Todo taxista podendo utilizar o Uber para transporte de passageiros em Belo Horizonte, com tarifas regulamentadas pela prefeitura. Essa é a proposta prevista por projeto de lei elaborado pela Câmara de Vereadores e que deverá ser entregue nesta sexta ao prefeito Marcio Lacerda. Os responsáveis pelo plano defendem que a regulamentação é justa e irá beneficiar o usuário, colocando um ponto final aos inúmeros atritos entre motoristas que tomaram as ruas da capital nos últimos meses. No entanto, especialistas ponderam que a norma, na prática, nada mais é que uma verdadeira proibição ao funcionamento do sistema Uber na cidade.

As discussões que resultaram no projeto de lei foram finalizadas em reunião na manhã desta quinta, na sede da Empresa de Transportes e Trânsito de Belo Horizonte (BHTrans). À frente da comissão de vereadores, sindicatos, aplicativos e BHTrans, formada para discutir o assunto, o vereador Preto (DEM) alegou que, após vários debates, a comissão chegou a um consenso. “É uma iniciativa pioneira no país. Os aplicativos entrarão dentro do sistema de táxi da prefeitura, e serão criadas mais 500 placas de táxis luxuosos”, disse.

Requisitos do exercício:
1. Segundo o texto, quantas placas de táxis luxuosos serão criadas?
2. Modifique o trecho do texto que se inicia com as palavras "Todo taxista podendo" e termina em "Uber na cidade.", pondo "Cabify" no lugar de "Uber".

Dados fornecidos:
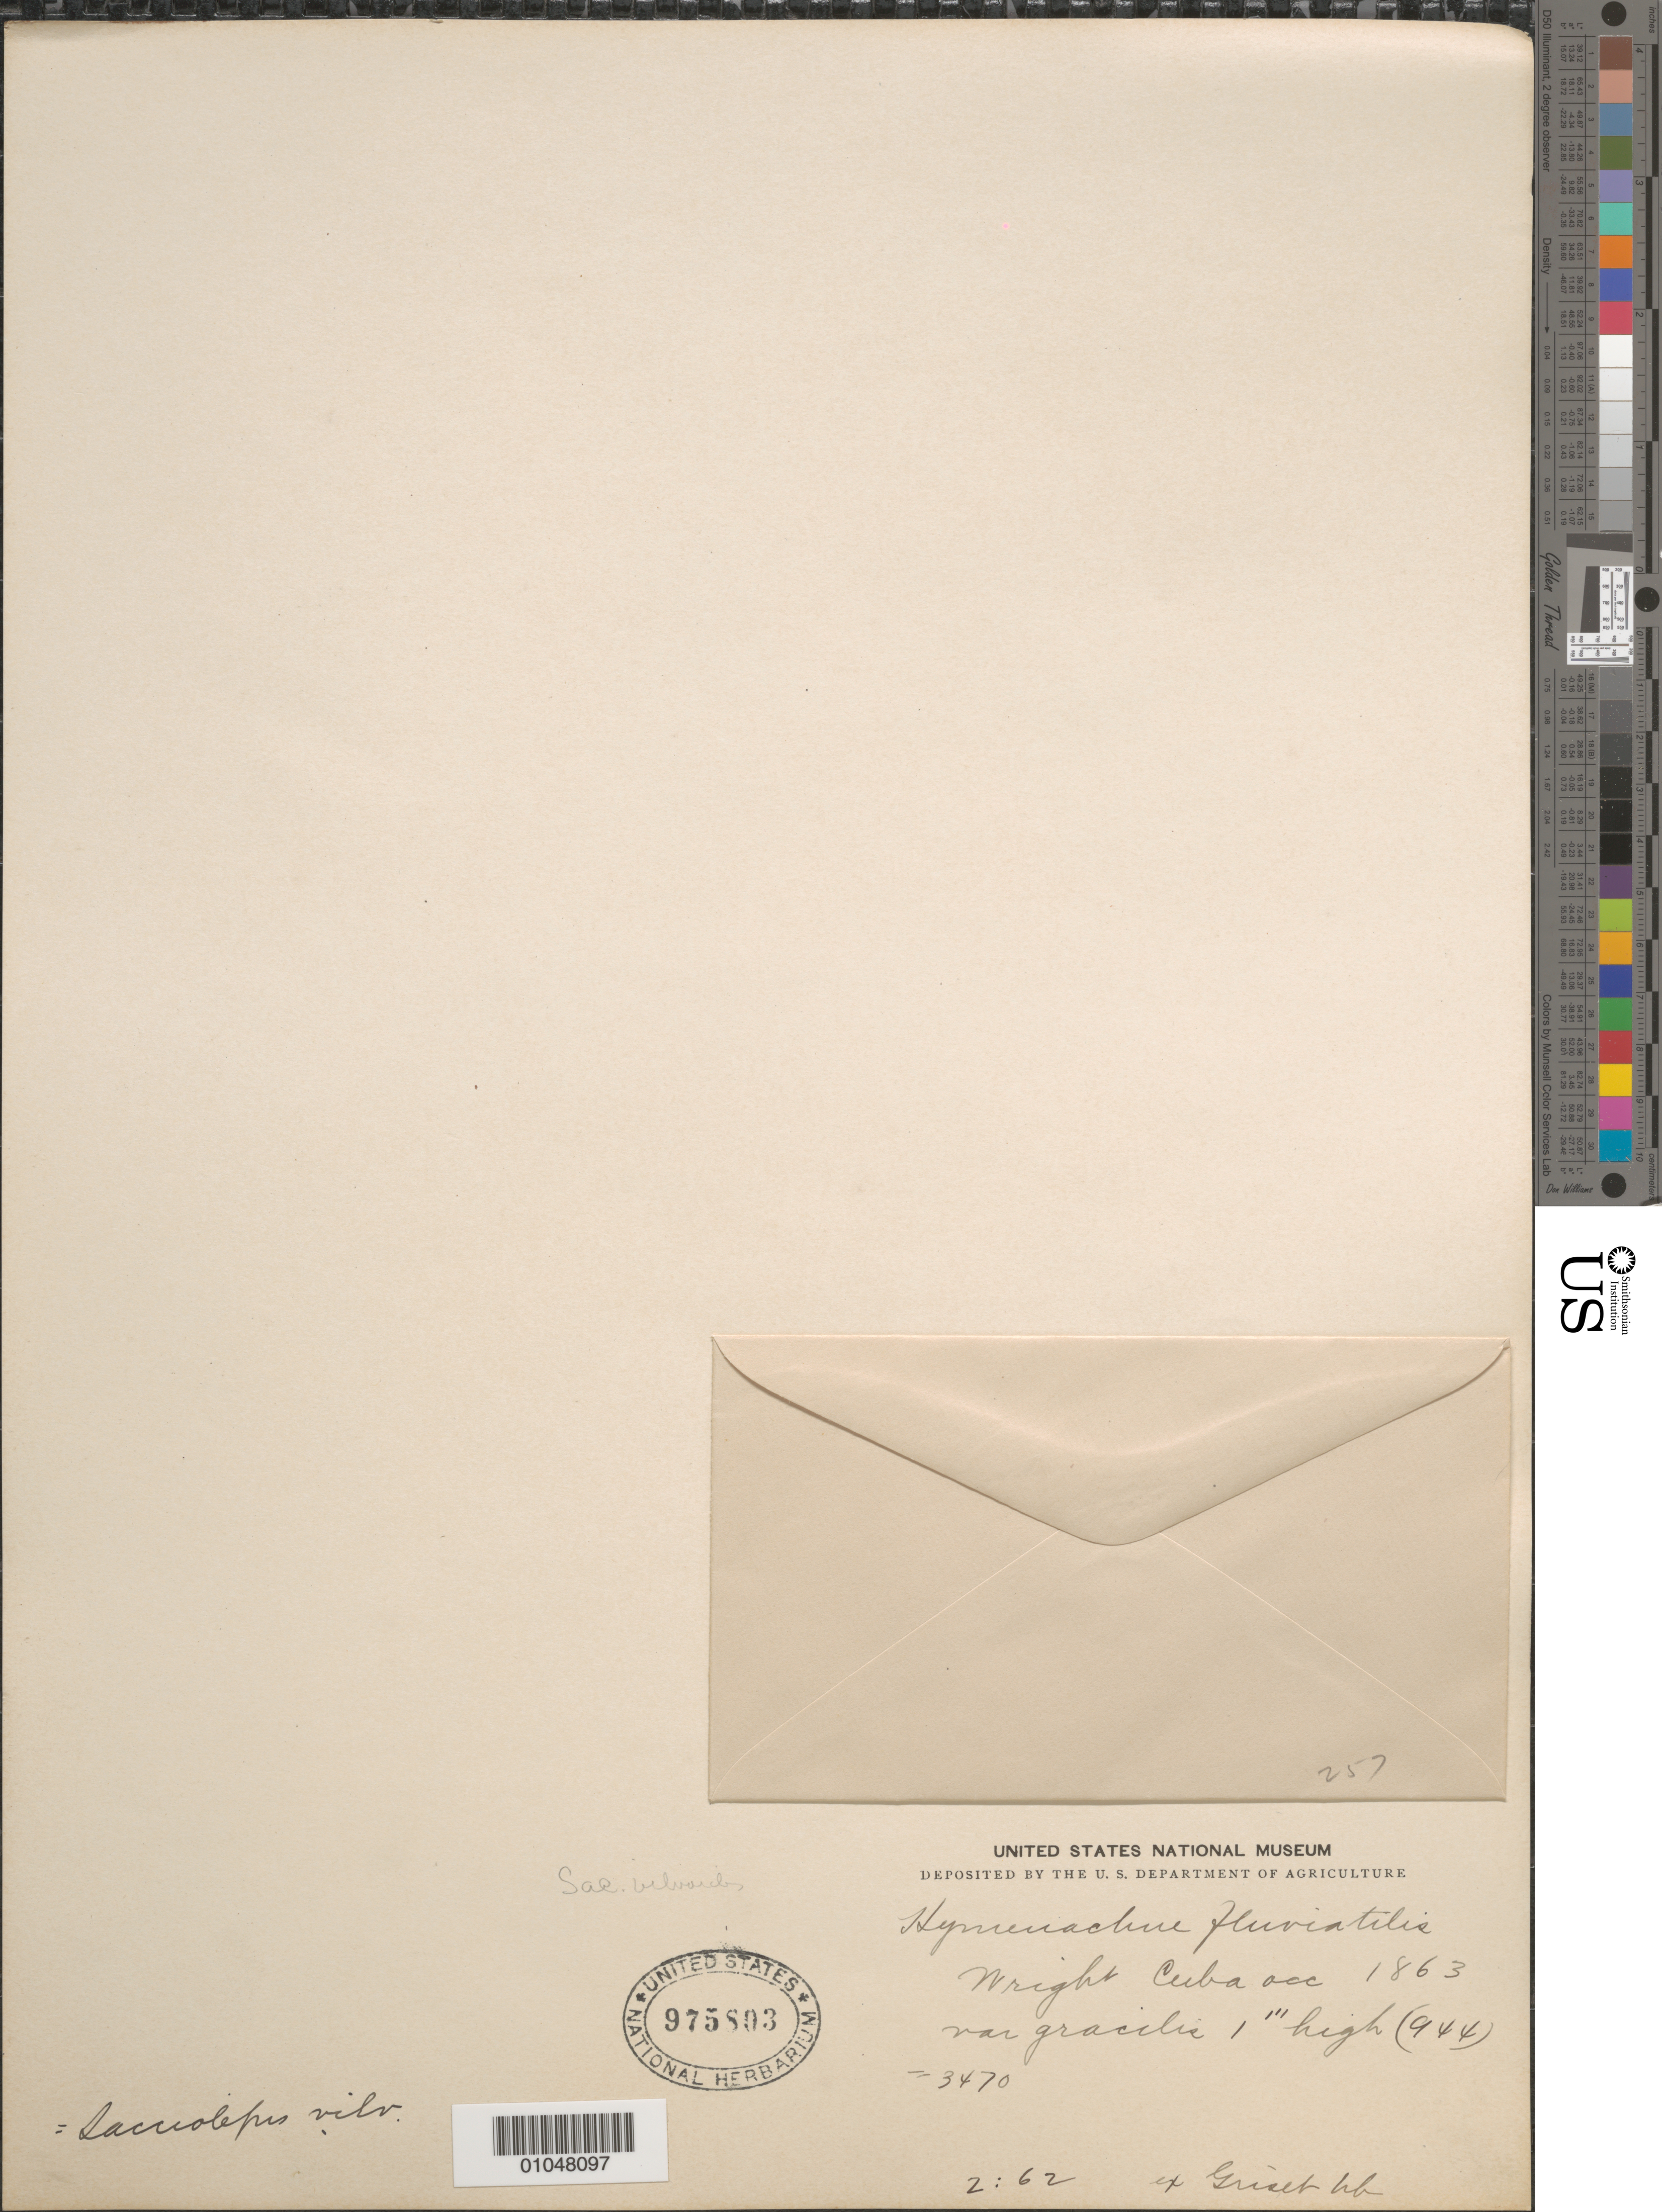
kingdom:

Respostas em ordem:
1. Serão criadas mais 500 placas de táxis luxuosos.

2.
Todo taxista podendo utilizar o Cabify para transporte de passageiros em Belo Horizonte, com tarifas regulamentadas pela prefeitura. Essa é a proposta prevista por projeto de lei elaborado pela Câmara de Vereadores e que deverá ser entregue nesta sexta ao prefeito Marcio Lacerda. Os responsáveis pelo plano defendem que a regulamentação é justa e irá beneficiar o usuário, colocando um ponto final aos inúmeros atritos entre motoristas que tomaram as ruas da capital nos últimos meses. No entanto, especialistas ponderam que a norma, na prática, nada mais é que uma verdadeira proibição ao funcionamento do sistema Cabify na cidade.